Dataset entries
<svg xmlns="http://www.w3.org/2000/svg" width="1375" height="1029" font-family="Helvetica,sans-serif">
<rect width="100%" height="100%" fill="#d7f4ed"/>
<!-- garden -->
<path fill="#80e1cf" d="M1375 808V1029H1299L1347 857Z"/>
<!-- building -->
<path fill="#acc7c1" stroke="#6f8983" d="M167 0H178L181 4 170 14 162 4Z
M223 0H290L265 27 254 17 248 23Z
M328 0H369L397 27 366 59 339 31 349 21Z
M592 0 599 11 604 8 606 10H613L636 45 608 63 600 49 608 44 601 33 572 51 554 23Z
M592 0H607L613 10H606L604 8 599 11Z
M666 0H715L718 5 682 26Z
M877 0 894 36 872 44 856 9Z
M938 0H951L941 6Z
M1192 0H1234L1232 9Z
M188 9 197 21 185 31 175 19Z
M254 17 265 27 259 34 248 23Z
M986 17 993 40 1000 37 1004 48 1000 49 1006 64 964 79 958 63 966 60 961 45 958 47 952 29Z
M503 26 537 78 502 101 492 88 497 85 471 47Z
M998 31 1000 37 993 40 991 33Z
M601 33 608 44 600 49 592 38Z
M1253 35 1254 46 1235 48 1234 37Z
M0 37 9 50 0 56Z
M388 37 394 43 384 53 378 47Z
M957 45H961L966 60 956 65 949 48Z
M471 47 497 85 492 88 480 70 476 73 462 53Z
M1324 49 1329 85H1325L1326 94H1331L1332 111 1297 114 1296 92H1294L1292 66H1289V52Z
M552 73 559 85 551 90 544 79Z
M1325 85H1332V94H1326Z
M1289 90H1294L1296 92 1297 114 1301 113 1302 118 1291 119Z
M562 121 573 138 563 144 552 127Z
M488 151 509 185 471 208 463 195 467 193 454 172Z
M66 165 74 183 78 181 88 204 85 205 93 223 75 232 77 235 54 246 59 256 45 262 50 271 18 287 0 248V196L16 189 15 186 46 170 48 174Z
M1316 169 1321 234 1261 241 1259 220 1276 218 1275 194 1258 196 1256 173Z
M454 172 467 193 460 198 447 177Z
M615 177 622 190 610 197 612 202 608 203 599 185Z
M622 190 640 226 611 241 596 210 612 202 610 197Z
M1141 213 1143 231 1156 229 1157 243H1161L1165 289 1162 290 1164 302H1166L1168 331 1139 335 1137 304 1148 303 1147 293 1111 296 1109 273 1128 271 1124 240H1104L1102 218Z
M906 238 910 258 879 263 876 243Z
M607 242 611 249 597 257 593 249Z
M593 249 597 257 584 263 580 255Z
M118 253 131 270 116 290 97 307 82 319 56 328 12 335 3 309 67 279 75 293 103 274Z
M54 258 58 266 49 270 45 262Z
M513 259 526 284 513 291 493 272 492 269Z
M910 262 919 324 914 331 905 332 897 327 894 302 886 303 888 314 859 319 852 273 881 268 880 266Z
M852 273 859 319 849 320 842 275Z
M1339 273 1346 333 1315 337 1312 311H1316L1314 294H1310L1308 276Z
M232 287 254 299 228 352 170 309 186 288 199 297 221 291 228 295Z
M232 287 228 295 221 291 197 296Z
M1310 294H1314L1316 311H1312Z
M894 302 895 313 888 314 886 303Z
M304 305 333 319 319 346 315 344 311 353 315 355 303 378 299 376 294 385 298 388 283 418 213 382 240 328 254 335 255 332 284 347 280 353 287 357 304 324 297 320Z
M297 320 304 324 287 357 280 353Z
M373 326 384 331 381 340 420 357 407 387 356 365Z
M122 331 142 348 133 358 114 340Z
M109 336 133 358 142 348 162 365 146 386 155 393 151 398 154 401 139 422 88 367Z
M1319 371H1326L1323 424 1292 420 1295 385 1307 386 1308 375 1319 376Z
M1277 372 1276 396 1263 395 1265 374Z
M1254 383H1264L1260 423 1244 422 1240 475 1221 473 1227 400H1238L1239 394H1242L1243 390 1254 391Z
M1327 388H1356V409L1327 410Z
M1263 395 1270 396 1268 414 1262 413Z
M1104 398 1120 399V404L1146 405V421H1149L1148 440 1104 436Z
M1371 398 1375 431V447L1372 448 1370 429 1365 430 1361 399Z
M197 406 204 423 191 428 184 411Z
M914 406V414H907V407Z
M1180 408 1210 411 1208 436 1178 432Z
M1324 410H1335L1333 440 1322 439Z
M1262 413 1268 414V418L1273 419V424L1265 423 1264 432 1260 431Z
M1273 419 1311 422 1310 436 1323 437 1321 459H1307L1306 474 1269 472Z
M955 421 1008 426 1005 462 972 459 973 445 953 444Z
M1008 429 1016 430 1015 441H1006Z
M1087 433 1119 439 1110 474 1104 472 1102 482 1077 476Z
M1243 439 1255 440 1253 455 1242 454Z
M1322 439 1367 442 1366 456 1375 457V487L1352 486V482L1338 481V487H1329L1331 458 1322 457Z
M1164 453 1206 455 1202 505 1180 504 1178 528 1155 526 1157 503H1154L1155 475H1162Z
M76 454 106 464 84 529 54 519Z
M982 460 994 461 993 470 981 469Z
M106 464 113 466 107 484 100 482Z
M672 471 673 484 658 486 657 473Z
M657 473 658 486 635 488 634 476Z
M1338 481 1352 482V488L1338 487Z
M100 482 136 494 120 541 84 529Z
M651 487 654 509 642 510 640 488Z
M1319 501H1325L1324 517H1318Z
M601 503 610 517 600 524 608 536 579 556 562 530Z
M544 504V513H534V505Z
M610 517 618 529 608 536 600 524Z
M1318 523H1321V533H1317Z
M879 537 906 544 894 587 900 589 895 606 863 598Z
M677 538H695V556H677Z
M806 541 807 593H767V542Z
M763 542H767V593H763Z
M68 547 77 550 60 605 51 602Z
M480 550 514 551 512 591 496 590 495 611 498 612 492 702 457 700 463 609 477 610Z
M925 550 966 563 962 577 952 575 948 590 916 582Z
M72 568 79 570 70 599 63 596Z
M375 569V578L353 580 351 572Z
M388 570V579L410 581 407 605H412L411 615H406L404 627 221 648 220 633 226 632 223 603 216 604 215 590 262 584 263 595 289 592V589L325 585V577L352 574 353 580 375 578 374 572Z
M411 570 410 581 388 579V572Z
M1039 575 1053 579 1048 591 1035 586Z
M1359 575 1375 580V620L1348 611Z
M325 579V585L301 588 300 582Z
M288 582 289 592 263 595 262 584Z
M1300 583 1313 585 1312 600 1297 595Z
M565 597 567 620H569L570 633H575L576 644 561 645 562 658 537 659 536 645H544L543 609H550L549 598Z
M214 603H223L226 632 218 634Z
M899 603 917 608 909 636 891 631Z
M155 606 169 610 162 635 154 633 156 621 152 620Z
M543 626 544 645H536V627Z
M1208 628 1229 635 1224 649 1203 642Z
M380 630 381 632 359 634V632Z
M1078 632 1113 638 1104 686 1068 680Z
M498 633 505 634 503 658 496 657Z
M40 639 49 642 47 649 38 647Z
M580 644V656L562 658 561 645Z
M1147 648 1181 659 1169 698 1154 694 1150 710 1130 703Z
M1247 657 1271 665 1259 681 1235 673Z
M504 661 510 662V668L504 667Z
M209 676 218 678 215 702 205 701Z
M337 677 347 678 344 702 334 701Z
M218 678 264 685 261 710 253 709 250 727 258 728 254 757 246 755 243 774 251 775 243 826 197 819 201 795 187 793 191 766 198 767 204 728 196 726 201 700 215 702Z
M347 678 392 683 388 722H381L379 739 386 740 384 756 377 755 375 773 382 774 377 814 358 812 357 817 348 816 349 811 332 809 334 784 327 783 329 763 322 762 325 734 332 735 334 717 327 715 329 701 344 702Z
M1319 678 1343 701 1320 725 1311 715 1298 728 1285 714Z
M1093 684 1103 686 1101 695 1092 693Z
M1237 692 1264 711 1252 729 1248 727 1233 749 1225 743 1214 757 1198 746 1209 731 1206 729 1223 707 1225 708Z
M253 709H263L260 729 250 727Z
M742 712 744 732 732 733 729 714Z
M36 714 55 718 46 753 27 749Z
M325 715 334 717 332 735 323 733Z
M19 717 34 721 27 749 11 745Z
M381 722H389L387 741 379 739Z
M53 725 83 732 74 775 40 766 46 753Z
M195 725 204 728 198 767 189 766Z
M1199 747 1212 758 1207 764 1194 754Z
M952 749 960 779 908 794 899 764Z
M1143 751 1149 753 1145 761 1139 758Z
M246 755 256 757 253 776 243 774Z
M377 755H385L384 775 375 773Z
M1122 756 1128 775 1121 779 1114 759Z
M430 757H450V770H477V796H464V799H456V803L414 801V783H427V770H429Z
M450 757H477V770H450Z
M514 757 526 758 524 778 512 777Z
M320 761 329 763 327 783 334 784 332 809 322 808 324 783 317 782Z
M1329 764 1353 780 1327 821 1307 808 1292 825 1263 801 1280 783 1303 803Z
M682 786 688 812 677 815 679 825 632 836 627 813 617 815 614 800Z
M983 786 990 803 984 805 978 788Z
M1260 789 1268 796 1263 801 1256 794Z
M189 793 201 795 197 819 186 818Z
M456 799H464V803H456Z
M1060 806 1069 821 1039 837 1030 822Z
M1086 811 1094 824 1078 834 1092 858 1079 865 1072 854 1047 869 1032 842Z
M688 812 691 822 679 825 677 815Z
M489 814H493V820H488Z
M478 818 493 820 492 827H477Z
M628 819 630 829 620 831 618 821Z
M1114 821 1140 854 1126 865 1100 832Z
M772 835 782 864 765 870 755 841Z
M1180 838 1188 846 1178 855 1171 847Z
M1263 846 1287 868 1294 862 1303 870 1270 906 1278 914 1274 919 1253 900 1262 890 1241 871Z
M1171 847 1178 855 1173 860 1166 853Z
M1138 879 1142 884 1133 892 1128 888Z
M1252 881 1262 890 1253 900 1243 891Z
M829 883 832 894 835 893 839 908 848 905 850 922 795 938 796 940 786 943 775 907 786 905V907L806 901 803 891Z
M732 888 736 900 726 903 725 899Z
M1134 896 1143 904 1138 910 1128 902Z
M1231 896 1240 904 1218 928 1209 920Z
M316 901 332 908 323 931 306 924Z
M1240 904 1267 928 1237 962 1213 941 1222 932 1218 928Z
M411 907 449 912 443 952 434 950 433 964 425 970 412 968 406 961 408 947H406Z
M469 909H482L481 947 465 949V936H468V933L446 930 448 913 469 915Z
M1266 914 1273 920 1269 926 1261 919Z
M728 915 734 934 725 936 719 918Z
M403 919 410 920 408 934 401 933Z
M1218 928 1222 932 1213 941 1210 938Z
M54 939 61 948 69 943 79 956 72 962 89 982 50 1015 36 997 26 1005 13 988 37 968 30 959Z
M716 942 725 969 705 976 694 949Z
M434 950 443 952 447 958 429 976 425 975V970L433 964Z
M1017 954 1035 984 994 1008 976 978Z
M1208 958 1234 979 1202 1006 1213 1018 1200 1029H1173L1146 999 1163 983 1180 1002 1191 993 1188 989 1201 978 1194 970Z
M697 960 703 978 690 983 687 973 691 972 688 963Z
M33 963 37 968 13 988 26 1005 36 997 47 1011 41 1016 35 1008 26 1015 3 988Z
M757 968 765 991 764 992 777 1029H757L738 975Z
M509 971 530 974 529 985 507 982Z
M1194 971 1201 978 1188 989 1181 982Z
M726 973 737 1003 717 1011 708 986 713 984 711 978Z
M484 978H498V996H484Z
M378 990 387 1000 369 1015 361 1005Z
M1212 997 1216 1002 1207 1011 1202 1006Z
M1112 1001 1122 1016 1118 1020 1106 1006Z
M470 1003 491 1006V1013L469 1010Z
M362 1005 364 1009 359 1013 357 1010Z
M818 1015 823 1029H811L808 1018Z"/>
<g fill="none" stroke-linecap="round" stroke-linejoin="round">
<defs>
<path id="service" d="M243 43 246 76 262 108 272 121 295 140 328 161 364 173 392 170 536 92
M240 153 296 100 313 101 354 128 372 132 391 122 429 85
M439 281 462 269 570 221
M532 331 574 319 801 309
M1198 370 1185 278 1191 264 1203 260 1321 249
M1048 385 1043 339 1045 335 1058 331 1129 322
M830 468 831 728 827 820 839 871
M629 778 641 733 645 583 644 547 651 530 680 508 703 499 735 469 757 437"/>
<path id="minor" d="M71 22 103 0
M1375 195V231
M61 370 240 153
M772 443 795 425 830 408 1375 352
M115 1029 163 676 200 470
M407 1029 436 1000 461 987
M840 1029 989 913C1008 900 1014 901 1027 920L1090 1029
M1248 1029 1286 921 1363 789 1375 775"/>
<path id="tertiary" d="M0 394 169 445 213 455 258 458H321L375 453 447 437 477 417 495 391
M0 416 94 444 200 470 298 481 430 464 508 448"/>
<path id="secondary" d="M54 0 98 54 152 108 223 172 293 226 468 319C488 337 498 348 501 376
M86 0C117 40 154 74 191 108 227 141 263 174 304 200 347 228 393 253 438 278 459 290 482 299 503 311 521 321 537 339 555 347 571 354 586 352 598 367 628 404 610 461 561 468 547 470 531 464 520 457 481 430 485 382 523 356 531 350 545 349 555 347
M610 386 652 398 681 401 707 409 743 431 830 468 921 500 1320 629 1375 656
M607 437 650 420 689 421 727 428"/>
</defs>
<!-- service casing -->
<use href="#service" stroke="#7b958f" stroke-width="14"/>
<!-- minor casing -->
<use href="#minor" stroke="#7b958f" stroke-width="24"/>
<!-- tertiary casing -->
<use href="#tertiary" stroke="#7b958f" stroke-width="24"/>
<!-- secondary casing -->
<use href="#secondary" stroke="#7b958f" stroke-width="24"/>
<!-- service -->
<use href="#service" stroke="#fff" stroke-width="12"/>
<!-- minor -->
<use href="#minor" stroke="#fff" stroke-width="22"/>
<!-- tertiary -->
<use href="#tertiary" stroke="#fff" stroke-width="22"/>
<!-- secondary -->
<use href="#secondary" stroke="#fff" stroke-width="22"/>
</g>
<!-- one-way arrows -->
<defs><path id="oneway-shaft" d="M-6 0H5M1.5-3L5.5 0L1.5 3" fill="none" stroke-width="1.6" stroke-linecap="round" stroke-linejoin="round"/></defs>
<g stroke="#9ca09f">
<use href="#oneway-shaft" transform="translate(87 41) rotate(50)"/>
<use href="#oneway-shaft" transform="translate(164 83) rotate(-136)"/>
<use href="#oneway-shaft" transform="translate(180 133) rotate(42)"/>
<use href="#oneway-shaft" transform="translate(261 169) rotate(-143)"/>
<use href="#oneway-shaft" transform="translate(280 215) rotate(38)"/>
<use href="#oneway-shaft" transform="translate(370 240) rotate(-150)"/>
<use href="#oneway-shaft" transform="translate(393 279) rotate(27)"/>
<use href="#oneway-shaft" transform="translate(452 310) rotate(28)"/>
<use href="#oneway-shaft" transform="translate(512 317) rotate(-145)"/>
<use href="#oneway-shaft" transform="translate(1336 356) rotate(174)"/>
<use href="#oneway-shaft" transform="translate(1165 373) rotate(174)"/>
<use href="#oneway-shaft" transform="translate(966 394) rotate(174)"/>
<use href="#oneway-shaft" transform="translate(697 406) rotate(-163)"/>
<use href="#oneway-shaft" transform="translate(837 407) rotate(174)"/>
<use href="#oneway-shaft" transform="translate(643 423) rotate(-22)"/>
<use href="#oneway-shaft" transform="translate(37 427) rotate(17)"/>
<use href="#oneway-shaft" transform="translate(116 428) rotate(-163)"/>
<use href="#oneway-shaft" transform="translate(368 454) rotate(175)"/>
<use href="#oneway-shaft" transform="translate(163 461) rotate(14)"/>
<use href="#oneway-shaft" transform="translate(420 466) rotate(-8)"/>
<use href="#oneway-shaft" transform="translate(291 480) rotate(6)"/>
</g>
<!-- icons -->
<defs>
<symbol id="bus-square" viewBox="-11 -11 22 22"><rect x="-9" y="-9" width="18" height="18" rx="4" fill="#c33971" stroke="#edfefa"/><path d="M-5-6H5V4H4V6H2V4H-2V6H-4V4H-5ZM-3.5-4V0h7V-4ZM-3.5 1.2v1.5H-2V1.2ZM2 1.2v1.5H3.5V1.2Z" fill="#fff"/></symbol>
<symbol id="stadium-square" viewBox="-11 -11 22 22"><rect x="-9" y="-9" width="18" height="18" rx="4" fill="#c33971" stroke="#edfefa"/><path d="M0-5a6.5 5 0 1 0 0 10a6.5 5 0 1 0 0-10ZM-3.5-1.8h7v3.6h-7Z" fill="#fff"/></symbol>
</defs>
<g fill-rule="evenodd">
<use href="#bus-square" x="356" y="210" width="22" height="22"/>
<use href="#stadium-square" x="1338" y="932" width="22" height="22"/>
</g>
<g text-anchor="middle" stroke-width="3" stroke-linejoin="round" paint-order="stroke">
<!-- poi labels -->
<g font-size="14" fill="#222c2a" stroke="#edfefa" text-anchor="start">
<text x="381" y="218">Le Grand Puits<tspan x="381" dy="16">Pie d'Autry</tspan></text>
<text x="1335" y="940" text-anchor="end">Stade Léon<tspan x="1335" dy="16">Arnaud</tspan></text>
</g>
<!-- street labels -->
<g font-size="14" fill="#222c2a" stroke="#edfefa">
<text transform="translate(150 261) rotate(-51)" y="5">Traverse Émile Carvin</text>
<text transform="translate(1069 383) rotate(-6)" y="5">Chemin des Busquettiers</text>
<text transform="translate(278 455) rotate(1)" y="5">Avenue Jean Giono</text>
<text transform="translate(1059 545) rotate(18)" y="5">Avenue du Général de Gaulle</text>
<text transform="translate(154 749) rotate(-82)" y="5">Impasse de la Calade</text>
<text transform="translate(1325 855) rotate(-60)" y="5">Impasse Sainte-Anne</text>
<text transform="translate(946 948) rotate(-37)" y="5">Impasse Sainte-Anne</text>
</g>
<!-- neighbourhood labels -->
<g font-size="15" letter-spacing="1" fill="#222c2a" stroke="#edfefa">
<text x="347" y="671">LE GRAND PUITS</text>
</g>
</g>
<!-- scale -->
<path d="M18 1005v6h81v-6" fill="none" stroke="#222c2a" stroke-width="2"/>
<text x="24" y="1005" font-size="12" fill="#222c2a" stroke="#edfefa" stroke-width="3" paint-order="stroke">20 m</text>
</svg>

• **Exercise prompt**:
Look above for the line containing "M697 960 703" and the line containing "M532 331 574 319 801 309". Transcribe both, with the lines between them, exactly.

• **Your solution**:
M697 960 703 978 690 983 687 973 691 972 688 963Z
M33 963 37 968 13 988 26 1005 36 997 47 1011 41 1016 35 1008 26 1015 3 988Z
M757 968 765 991 764 992 777 1029H757L738 975Z
M509 971 530 974 529 985 507 982Z
M1194 971 1201 978 1188 989 1181 982Z
M726 973 737 1003 717 1011 708 986 713 984 711 978Z
M484 978H498V996H484Z
M378 990 387 1000 369 1015 361 1005Z
M1212 997 1216 1002 1207 1011 1202 1006Z
M1112 1001 1122 1016 1118 1020 1106 1006Z
M470 1003 491 1006V1013L469 1010Z
M362 1005 364 1009 359 1013 357 1010Z
M818 1015 823 1029H811L808 1018Z"/>
<g fill="none" stroke-linecap="round" stroke-linejoin="round">
<defs>
<path id="service" d="M243 43 246 76 262 108 272 121 295 140 328 161 364 173 392 170 536 92
M240 153 296 100 313 101 354 128 372 132 391 122 429 85
M439 281 462 269 570 221
M532 331 574 319 801 309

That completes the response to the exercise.